The October 2 plebiscite in Colombia was not only a surprise because of the result against the peace accord between the Government and the Farc, but also due to the speed with which the Colombian National Civil Registry delivered partial results.
According to words of the Manager himself, Juan Carlos Galindo Vácha, 55 minutes after the polls closed, bulletin 11 was issued with 97.88% of the votes tallied.
This being said, and in the hopes of generating a constructive debate that leads to better elections in the region, it is important to clear some points of the Colombian electoral system that affect how results are broadcast.
Plebiscite – Yes vs No. The referendum that took place in Colombia was the simplest kind of election there is. Voters marked one of two available options on a ballot: Yes or No. Counting the votes in such events presents no major problems. However, in more complex elections, manual vote counts start showing their limits.
Its enough to remember what happened during the March 2010 legislative elections, when it took several days to find out who had won the seats, and months for them to be formally assigned.

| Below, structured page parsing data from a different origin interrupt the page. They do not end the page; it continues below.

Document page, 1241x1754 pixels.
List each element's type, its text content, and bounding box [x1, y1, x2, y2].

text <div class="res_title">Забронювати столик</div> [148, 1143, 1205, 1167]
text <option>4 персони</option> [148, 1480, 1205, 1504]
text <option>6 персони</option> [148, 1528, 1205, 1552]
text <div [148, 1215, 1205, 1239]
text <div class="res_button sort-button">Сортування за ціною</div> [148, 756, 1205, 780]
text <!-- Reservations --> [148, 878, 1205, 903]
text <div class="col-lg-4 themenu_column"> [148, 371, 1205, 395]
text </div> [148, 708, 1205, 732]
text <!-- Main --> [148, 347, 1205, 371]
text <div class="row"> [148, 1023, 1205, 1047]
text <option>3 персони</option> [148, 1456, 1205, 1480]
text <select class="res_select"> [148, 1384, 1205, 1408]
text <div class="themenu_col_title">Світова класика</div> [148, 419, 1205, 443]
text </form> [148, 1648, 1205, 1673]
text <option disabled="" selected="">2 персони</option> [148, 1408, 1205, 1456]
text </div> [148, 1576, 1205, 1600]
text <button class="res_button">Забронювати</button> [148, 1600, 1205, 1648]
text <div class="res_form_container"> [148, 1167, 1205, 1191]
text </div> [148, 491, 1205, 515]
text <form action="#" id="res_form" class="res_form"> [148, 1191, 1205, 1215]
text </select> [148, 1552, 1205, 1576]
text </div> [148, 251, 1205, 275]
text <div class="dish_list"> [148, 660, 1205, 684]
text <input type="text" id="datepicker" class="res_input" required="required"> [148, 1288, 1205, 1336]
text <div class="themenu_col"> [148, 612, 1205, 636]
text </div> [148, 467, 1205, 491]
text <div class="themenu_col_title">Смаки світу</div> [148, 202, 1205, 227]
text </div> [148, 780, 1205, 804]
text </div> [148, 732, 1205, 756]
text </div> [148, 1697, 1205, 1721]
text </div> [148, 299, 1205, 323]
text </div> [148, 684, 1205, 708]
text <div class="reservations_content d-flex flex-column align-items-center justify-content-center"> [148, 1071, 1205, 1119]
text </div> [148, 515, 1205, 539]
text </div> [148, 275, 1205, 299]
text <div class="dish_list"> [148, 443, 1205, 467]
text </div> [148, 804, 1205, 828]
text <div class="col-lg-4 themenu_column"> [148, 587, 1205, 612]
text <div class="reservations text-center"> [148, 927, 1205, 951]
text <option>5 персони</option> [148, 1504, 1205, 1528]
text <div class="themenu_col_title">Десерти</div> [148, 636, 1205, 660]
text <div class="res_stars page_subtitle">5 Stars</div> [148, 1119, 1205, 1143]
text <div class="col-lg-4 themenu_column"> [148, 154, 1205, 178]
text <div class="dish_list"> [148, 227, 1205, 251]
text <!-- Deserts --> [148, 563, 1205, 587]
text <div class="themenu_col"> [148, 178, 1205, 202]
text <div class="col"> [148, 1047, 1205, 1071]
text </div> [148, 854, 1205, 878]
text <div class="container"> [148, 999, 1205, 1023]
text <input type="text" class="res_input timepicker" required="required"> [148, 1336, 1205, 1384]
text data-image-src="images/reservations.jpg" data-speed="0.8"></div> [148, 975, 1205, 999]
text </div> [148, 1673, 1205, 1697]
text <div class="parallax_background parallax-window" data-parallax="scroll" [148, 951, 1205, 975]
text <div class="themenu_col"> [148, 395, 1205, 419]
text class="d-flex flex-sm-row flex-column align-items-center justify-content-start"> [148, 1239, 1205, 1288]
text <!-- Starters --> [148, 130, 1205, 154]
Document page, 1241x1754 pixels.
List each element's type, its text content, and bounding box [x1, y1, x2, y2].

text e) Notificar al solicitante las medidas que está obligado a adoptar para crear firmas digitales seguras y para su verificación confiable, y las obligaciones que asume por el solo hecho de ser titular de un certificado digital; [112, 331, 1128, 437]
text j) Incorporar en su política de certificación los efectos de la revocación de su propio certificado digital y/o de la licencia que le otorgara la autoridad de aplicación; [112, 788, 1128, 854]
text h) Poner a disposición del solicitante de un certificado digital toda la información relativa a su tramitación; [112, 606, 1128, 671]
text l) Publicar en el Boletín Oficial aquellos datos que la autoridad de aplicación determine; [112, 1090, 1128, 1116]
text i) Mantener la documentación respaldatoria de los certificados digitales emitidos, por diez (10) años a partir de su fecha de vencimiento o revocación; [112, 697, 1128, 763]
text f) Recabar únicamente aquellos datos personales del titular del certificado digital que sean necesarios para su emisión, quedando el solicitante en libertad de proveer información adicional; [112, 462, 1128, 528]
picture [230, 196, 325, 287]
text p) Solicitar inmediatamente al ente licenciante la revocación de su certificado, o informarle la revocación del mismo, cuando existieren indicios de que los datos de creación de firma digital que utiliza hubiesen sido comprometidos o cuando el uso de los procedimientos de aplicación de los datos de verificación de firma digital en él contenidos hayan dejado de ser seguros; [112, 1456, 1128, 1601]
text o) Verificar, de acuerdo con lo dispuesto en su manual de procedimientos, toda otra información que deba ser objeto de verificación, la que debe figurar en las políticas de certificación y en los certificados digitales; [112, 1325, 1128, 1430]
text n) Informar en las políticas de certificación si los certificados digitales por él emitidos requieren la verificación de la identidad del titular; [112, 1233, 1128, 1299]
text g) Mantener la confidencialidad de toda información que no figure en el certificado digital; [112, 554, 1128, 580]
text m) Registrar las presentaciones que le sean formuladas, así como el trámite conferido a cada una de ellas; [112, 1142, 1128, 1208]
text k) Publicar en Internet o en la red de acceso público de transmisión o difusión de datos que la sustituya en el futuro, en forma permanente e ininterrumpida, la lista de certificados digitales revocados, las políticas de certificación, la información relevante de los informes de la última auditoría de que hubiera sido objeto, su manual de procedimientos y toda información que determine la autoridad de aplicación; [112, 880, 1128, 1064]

The same has happened in regional and municipal elections.
Closing the polls at a fixed time. Differently from other countries where the voting is extended as long as there are voters in line, in Colombia polls close at 4 pm. Additionally, while some nations have to wait until all polls close, Colombia can start publishing partial results online just a few hours into the voting.
Official results vs pre-count
The announcements made on election night correspond to a non-official count. This pre-count is informative in nature, and has no validity against the official tally that is published weeks later.
As the Registry Office website warns: Agreement Nr 019 of the year 1994 of the CNE (National Electoral Council): “… bulletins made public by the Registry Office have a mere informative quality and shall never be considered as electoral documents that define an election…”
The Registry Office’s website showed the pre-count in real time, as partial results were being received by the authorities.
This broadcast of results definitively adds transparency to the process. In other countries in the region, such as Venezuela, the authorities share results with political figures so they can compare them to their estimates before they are made public. This significantly delays their broadcast, diminishing their credibility and giving politicians an undeserved sense of prominence.
Although the celerity of these results may lead some to be in favour of manual counts, something important is worth noting: In spite of the simplicity of this election, the number of null votes (170,946) and blank ballots (86,243) is almost five times larger than the difference between the Yes and the No options (53,994). There is no reasons to think there was any misconduct by the electoral workers who processed the votes; however, they should not have the authority to decide an election. The precision of results is one of the best arguments by those who promote technology to register votes.